Physical layer 238, of mobile station 230, receives frames from cdma2000 air link 220. At 20 ms intervals, physical layer 238 provides each received frame to multiplex sublayer 236, and indicates to multiplex sublayer 236 the channel that each frame was received on. Multiplex sublayer 236 unencapsulates the RLP frames in accordance with the cdma2000 specification and provides the RLP frames to RLP3 layer 234.

RLP3 layer 234 performs RLP frame processing on these frames in accordance with the RLP3 specification. In the event that any received frame has a sequence number equal to V (N) the payload of all received RLP frames having consecutive sequence numbers beginning with V (N) are provided to byte stream layer 232 by RLP3 layer 234. In the event that a new hole is created, a NAK is generated to signal that one or more data frames need to be retransmitted, while the unsequentially received frame is buffered.

The above description describes an exemplary embodiment of cdma2000 data flow in the forward link direction. As is known by one skilled in the art, data flow occurs in the reverse link direction along a path in the opposite direction.

FIGS. 3 through 7 illustrate embodiments presenting a novel method of detecting RLP3 frames that are merely delayed, and not lost or corrupted.

The presented embodiments disclose a novel method of preventing unnecessary NAKs, and resulting RLP frame retransmissions, when delayed frames are detected. The disclosed embodiments buffer unsequentially

received RLP frames and withhold the transmission of NAK messages until delayed RLP frames have been missing longer than a tolerated time period, using timers and or counters.
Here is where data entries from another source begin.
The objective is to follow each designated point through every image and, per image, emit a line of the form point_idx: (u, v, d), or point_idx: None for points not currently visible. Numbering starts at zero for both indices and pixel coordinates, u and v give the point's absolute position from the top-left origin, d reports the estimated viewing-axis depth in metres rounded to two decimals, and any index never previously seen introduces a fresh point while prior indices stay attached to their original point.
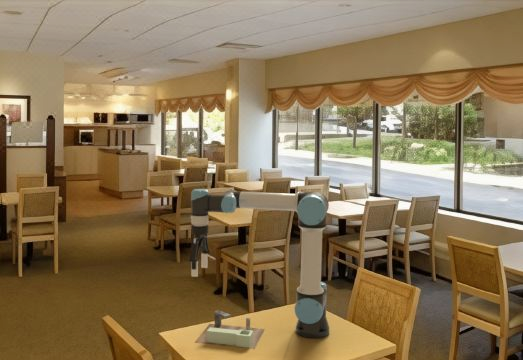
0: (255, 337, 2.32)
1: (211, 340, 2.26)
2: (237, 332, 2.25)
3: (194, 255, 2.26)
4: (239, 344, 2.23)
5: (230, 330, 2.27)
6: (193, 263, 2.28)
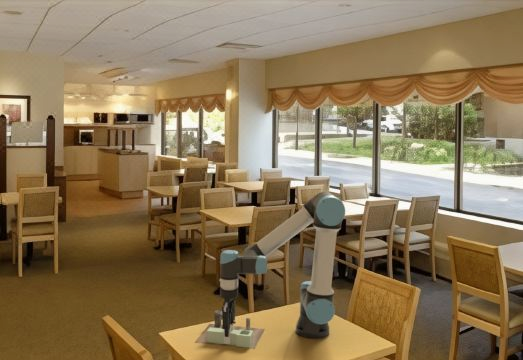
0: (255, 337, 2.32)
1: (211, 340, 2.26)
2: (237, 332, 2.25)
3: (226, 324, 2.20)
4: (239, 344, 2.23)
5: None
6: (226, 330, 2.22)
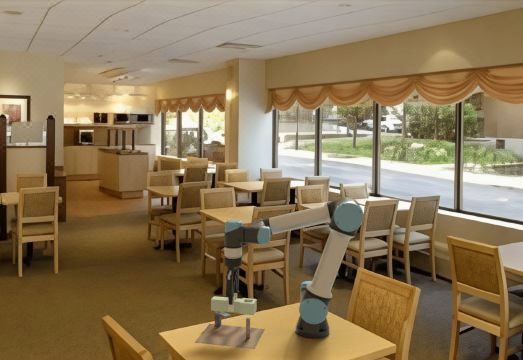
0: (255, 337, 2.32)
1: (215, 309, 2.31)
2: (241, 300, 2.30)
3: (230, 291, 2.24)
4: (243, 312, 2.27)
5: None
6: (230, 298, 2.27)
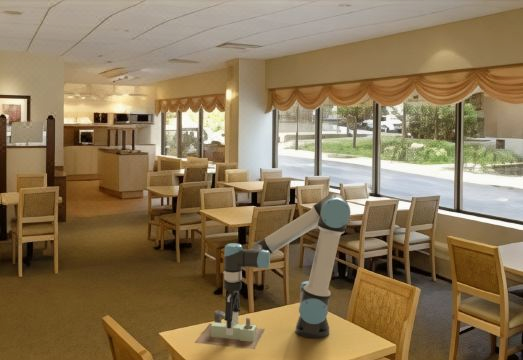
0: None
1: (215, 335, 2.32)
2: (241, 327, 2.31)
3: (229, 315, 2.24)
4: (243, 338, 2.29)
5: (234, 325, 2.33)
6: (228, 322, 2.26)
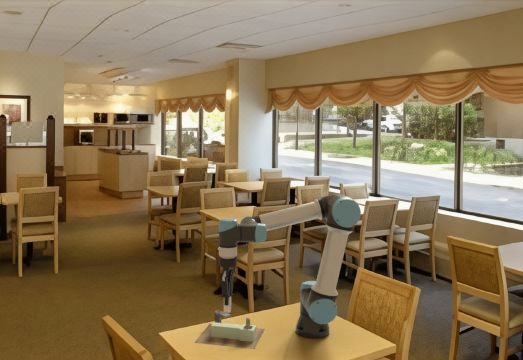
0: None
1: (215, 335, 2.32)
2: (241, 327, 2.31)
3: (226, 292, 2.17)
4: (243, 338, 2.29)
5: (234, 325, 2.33)
6: (226, 299, 2.20)
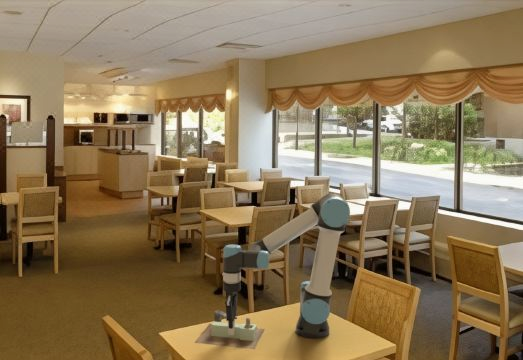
0: None
1: (215, 334, 2.33)
2: (241, 326, 2.32)
3: (230, 316, 2.25)
4: (243, 337, 2.29)
5: None
6: (230, 322, 2.28)
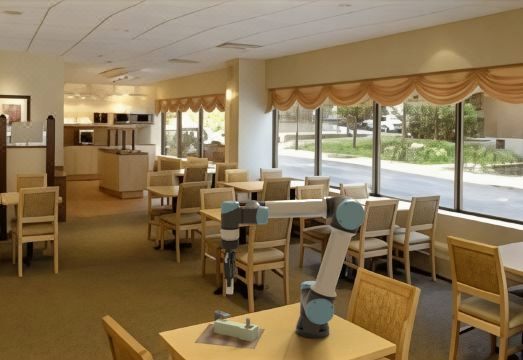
0: None
1: (218, 331, 2.36)
2: (242, 325, 2.33)
3: (228, 274, 2.20)
4: (242, 337, 2.30)
5: (236, 323, 2.35)
6: (228, 280, 2.22)
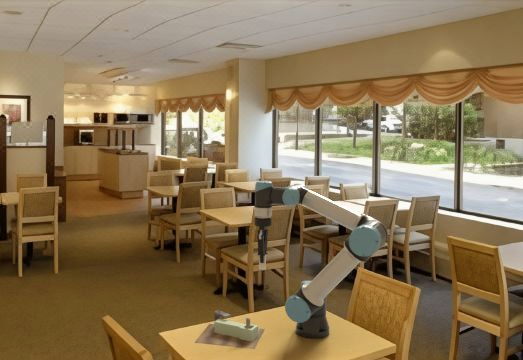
0: None
1: (218, 331, 2.36)
2: (242, 325, 2.33)
3: (262, 250, 2.31)
4: (242, 337, 2.30)
5: (236, 323, 2.35)
6: (261, 257, 2.33)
FIG. 3 is a flow chart diagram illustrating one embodiment of delayed frame detection in RLP3. In block 302, at 20 ms intervals, RLP frames are received. In this embodiment, the expected sequence number, LV (R), is not updated until delayed frames have been received. When a new RLP frame is received, its full internal sequence number, received SEQ number, is calculated using its 8 bit over the air SEQ bits and 4 SEQHI bits of the current LV (R).
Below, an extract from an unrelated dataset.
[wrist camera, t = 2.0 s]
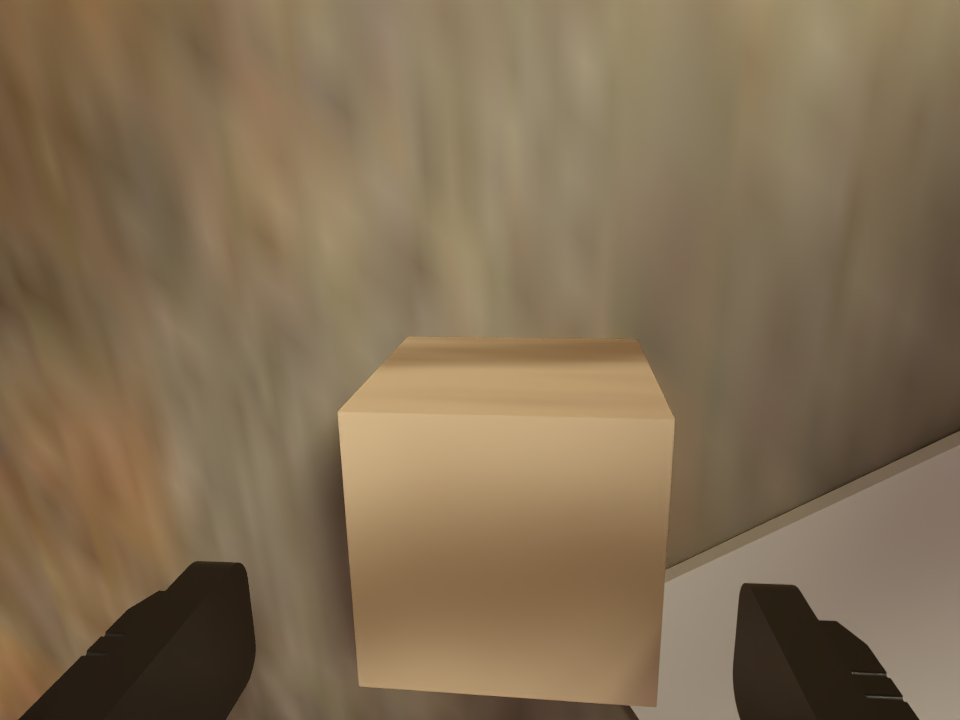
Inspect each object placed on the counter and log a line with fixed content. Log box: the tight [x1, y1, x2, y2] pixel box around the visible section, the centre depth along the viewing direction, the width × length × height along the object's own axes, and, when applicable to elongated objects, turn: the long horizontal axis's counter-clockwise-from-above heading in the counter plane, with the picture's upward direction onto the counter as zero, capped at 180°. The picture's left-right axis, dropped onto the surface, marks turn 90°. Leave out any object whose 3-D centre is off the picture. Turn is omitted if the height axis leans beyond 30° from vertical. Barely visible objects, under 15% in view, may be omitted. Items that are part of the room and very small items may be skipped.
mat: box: [630, 431, 960, 720], centre depth 17 cm, size 11×10×1 cm
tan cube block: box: [338, 337, 675, 707], centre depth 14 cm, size 6×6×6 cm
Every 20 ms frame time, age counters of any RLP frames previously buffered in a delayed frame queue are decremented in block 304.

In block 306, the received SEQ number is compared to the current LV (R). In order to delay updating L V (R), all unsequentially received RLP frames are buffered in the delayed frame queue. Without delayed frame detection for RLP3, received RLP frames with a received SEQ number greater than the sequence number of the next expected frame, V (R), would generate an unnecessary NAK for delayed frames. New RLP frames with a sequence number less than L V (R) are discarded.
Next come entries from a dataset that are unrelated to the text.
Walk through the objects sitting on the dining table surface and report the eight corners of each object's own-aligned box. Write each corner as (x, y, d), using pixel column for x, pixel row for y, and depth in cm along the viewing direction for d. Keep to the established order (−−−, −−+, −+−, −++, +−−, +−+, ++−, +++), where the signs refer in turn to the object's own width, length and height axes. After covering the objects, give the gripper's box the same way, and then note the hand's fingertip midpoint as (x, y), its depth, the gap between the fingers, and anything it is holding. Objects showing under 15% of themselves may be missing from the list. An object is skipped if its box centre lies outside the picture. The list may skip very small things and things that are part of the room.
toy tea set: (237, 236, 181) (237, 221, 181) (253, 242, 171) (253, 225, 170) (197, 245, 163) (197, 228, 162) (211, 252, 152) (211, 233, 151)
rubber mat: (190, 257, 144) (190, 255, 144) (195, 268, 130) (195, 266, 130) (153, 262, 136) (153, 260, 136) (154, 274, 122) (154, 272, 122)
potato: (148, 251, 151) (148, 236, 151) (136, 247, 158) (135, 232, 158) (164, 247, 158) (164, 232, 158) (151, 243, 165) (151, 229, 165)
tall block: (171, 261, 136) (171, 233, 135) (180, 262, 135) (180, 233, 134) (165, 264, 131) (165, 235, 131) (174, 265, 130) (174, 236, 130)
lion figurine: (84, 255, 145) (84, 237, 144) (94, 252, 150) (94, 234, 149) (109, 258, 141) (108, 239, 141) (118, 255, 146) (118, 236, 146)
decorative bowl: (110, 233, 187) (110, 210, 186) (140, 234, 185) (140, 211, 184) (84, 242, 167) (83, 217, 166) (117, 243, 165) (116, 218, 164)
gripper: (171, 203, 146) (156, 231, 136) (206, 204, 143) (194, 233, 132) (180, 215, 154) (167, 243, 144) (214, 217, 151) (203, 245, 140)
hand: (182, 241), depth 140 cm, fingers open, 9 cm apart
If the received RLP frame has a received SEQ number greater than L V (R), indicating an unsequentially received RLP frame, or a hole, the RLP frame is inserted into the delayed frame queue buffer in order of received SEQ number in block 308. The delayed frame queue buffer is maintained every 20 ms frame time by an age counter, hereinafter referred to as Maximum Age. For example, a system may tolerate a frame delay of 1 frame. Each RLP frame in the delayed frame queue buffer has a Maximum Age counter that is decremented every frame time until it reaches 0. When the Maximum Age counter of an RLP frame reaches 0, the RLP frame is processed as a new RLP frame. Unsequentially received RLP frames are stored in the delayed frame queue buffer in the order of received SEQ numbers. When a received RLP frame is placed in the delayed frame queue due to the receipt of a received SEQ number that is greater than the sequence number expected, a hole has been created in place of the expected RLP frame.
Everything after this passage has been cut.